-

Designing an Interactive Dashboard for Automated Cloud Resource Management

0 Kanak Mahadik Adobe Research San Jose , CA 95113 , USA 1 Sana Malik Adobe Research San Jose , CA 95113 , USA

Many applications today are deployed on the cloud and require their owners to decide how many resources (e.g., CPUs, memory) to allocate, known as provisioning. Due to the complexities of understanding variations in load, many applications are either under-provisioned or overprovisioned. We developed an automated resource configuration recommender system but found that application owners were hesitant to trust an automated system that may impact their applications' performance. Towards increasing trust, we built an interactive dashboard that allowed them to understand their resource usage, review the automated system's recommendation, and control when the recommendations are applied. We iteratively designed and piloted the system with owners of twenty cloud applications and discuss seven design needs for designing dashboards for automated resource management systems.

________________________________________________________ Workshop proceedings Automation Experience across Domains In conjunction with CHI'20, April 26th, 2020, Honolulu, HI, USA Copyright © 2020 for this paper by its authors. Use permitted under Creative Commons License Attribution 4.0 International (CC BY 4.0). Website: http://everyday-automation.tech-experience.at

Author Keywords

automation; resource allocation; dashboard

CCS Concepts

•Human-centered computing ! Interactive systems and tools;

Introduction

Performance of an application executing in the public cloud invariably depends on its provisioned resources. Underprovisioning can result in performance degradation and costly application-level agreement (SLA) violations, while over-provisioning leads to low resource utilization and wasted money. Designing cloud applications such that they can deliver on resource efficiency without performance degradation is key to their success. However, deciding these resource requirements is not straightforward for application owners. Cloud applications undergo striking variations in load and application owners don’t always have tools to understand how their resources are being used over time. To alleviate these pains, we developed an automated resource configuration recommendation algorithm that provides recommendations for right-sized resource provisioning. However, during piloting, we found that application owners were hesitant to make changes to their applications’ configuration due to a lack of understanding of how their allocated resources are being used and distrust that the automated recommendations would not degrade their applications’ performance. Based on previous literature in the trust and automation domain, we decided to develop an interactive dashboard for application owners to build trust in the recommendations.

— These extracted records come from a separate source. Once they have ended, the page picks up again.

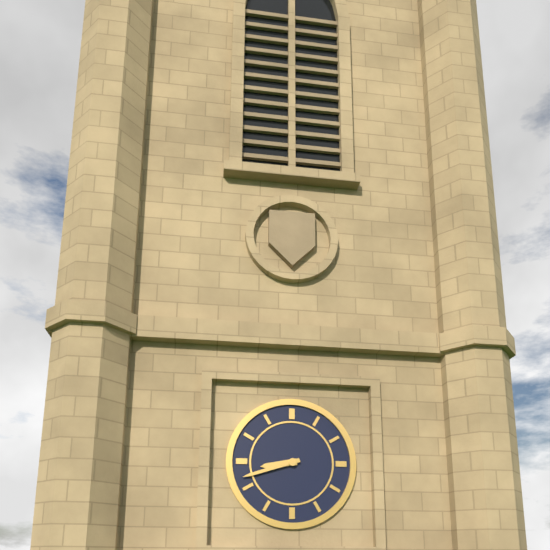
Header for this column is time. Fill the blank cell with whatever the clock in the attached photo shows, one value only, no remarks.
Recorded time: 8:42
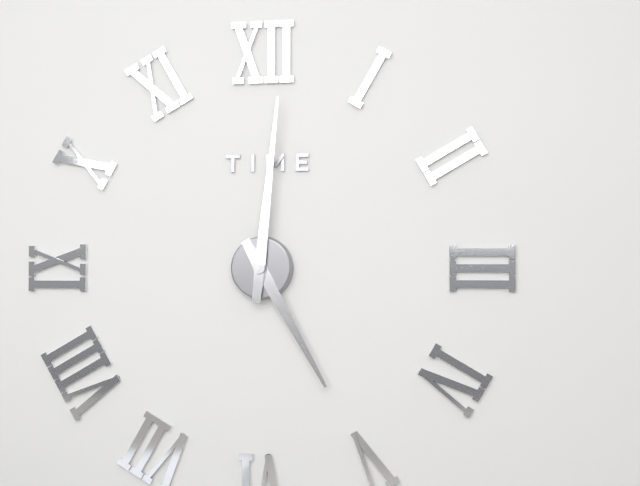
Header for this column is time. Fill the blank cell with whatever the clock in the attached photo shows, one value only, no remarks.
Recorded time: 5:01
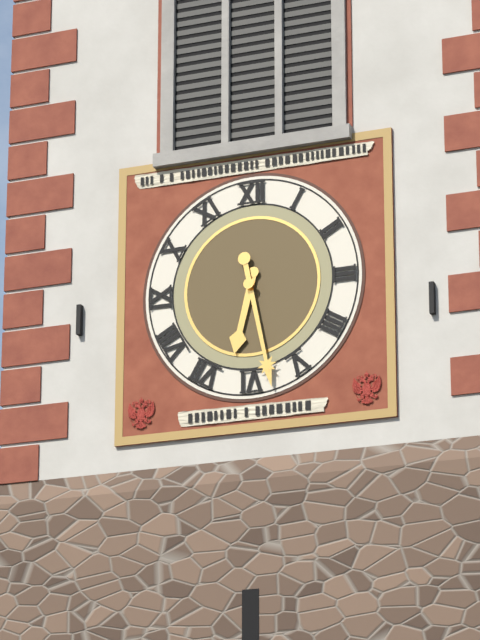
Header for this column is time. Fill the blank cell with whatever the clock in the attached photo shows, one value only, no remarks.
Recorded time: 6:28
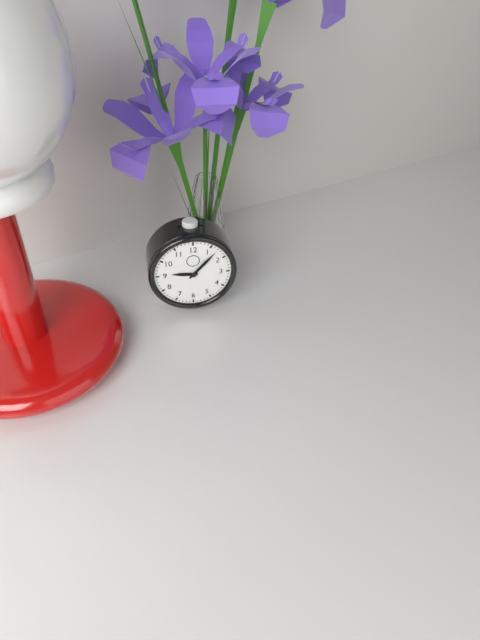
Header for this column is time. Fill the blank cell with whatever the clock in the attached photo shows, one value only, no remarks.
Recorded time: 9:07
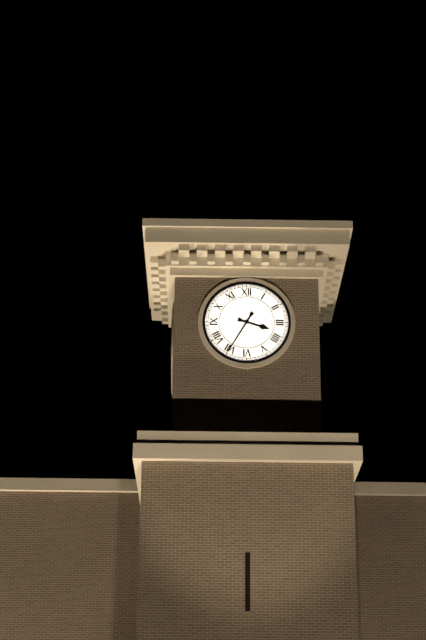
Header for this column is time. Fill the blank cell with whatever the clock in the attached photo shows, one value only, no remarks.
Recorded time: 3:35
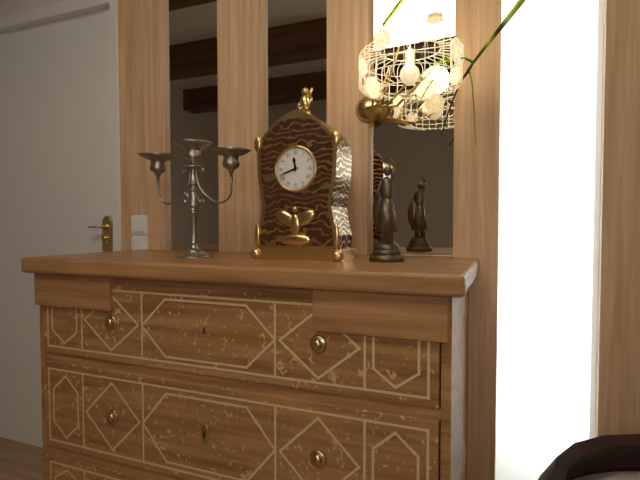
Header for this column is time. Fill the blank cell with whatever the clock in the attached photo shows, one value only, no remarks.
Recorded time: 11:42
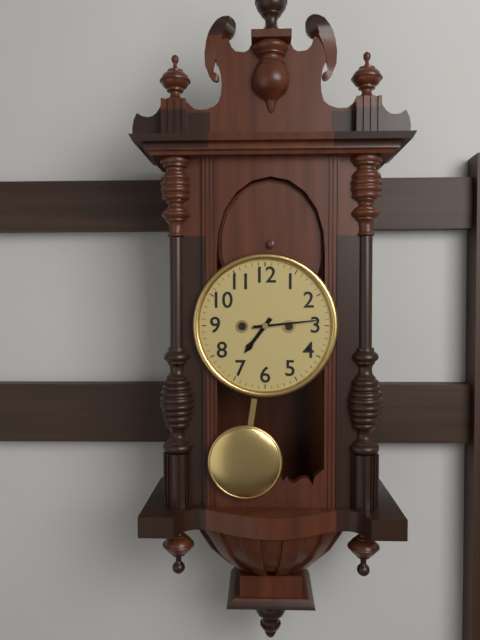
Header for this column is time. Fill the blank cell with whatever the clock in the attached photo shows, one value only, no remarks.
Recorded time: 7:14
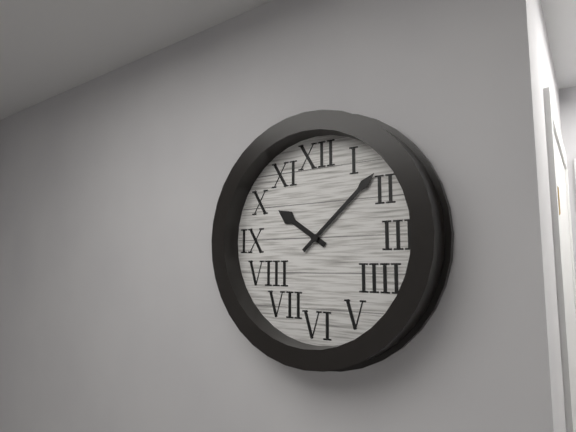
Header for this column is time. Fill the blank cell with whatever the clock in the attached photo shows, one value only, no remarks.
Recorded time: 10:08
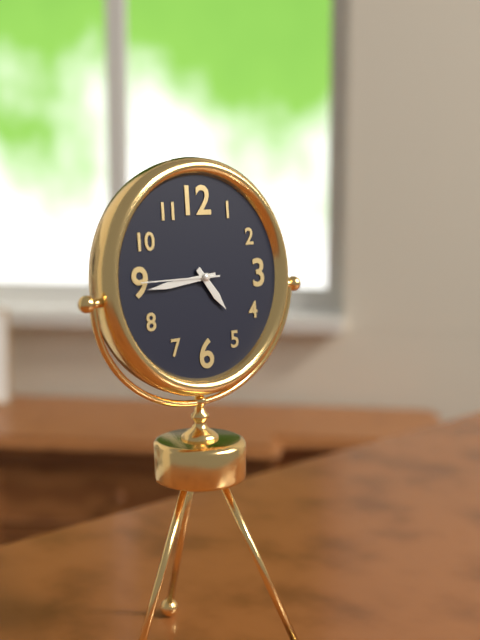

In this paper, we (1) distill seven design needs for an interactive dashboard for application owners through iterative prototyping and expert reviews, and (2) present our final system for automated cloud resource management(AutoCRM).

Background Resource Management

Previous work to aid right-provisioning falls into reactive and predictive approaches. Reactive approaches, such as autoscaling with predefined heuristics, are often used to adapt to changes in load [ 7, 4 ]. However, these heuristics are difficult to tune and can lead to poor quality-of-application (QoS) if the change in resource demands is quicker than the reconfiguration time. While predictive approaches, such as artificial neural networks and reinforcement learning [ 7 ] ease QoS issues, they are only known to capture simpler workload behavior or are not scalable in production environments, respectively. Our approach is predictive but uses a closed-loop approach that not only predicts usage and models the scaling behavior over time to generate configuration parameters.

Trust and Automation

Much work has been done surrounding trust in automated systems, including determining trust [ 8 ], building trust [ 9 ], and understanding the role of trust [ 2, 3 ]. Carlson et al. [ 2 ] surveyed factors for trust in the autonomous vehicle and medical domains and provide guidelines for building trust in systems. The authors found similarities and differences in important factors between these two domains, such as the ability to stay up-to-date, past performance, and verification, which we use as a starting point for our system.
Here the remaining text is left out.